God has said that opposition will come but Isaiah 43:2 declares that God has formed us and redeemed us, and that

When you pass through the waters, I will be with you

When you pass through the rivers, they will not sweep over you.

When you walk through fire, you will not be burned. 

I know that I am ill-equipped but I will do my best, and grace will do the rest. 
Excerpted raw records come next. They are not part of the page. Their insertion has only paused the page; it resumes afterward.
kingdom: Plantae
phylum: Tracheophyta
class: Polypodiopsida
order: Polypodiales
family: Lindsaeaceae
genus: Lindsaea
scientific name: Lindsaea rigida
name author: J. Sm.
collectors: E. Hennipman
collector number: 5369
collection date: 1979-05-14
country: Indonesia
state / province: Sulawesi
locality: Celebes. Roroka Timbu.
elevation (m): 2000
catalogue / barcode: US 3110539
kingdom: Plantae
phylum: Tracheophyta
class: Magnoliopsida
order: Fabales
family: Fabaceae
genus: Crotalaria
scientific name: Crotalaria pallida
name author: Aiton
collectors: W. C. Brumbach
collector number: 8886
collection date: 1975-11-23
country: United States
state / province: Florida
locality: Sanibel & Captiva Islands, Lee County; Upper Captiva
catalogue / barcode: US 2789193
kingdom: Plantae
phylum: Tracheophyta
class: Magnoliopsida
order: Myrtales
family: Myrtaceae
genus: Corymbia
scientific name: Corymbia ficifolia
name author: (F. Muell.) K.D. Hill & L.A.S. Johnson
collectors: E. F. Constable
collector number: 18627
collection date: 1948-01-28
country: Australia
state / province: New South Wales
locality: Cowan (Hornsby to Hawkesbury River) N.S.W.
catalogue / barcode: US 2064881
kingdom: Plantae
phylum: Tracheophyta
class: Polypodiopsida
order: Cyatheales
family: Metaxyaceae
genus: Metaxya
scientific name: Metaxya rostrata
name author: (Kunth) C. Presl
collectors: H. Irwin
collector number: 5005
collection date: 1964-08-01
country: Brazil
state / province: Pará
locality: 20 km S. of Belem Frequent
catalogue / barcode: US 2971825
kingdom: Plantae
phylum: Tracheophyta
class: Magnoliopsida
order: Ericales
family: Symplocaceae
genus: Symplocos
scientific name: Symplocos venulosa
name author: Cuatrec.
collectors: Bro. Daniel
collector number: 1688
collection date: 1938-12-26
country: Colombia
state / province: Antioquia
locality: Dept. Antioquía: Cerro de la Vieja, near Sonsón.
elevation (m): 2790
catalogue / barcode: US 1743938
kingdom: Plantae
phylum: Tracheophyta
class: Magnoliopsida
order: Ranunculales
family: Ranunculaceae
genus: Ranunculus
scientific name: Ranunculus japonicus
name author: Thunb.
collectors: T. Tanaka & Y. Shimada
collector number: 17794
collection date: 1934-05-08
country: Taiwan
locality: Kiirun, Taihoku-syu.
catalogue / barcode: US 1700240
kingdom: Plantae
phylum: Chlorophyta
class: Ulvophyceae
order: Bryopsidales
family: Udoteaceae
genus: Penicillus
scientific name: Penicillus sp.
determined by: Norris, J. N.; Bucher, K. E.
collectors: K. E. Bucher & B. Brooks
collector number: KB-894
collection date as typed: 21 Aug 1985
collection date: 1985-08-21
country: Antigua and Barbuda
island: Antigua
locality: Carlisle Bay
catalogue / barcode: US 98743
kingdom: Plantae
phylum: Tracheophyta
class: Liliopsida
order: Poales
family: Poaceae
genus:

I have enjoyed this time of stretching and trial because it is in these moments that I feel God the most.    I see His hand in every little thing, and all of the victories that would have seemed minute before now have significant meaning and confirmation.  I find it easier to cling to Him in these times; I also find it easier to follow Him in these times.  I do not want these trials to be removed because I love the closeness of His presence; rather, I want strength to endure and perservere.  I love the yearning of my heart to hear His voice, to see Him move, to know that He is in control.  Thank You Father that you are teaching me to trust You completely.  Thank You for hearing my prayers of growing nearer to You and abandoning myself from the things of this world.  Thank You Father that You are stretching me, growing me, equipping me.  Thank You for this time in my life and for the moments of chaos and confusion because it is in Your still presence that I find my rest and peace.  In You is where my treasure is, and in You is where I will find my heart.  I love You.